Your objective: The whole listing, apart from its images, should be restated word for word.

Provided data:
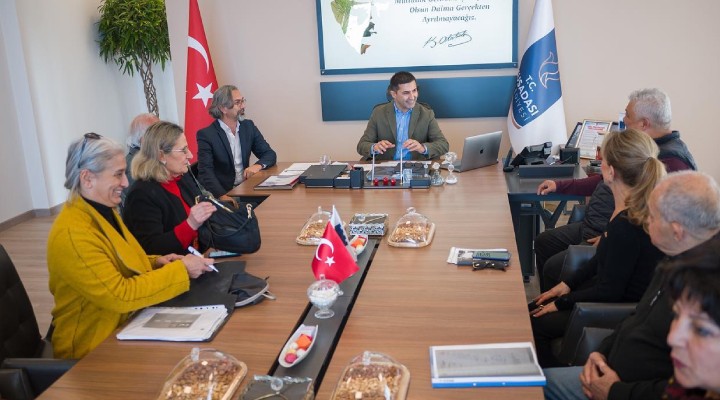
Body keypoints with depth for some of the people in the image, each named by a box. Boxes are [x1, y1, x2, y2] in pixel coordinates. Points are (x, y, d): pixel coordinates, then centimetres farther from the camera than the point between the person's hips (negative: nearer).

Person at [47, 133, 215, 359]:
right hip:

Reply:
Body keypoints with depth for some of the people in the image, each named by a box. Boxes are [x1, y1, x2, y2] in pixel coordinates. Points are (x, y, d): pixel coordinates, then centimetres farther from the camera than the point between the person's hips (negative: nearer).

Person at [47, 133, 215, 359]:
right hip:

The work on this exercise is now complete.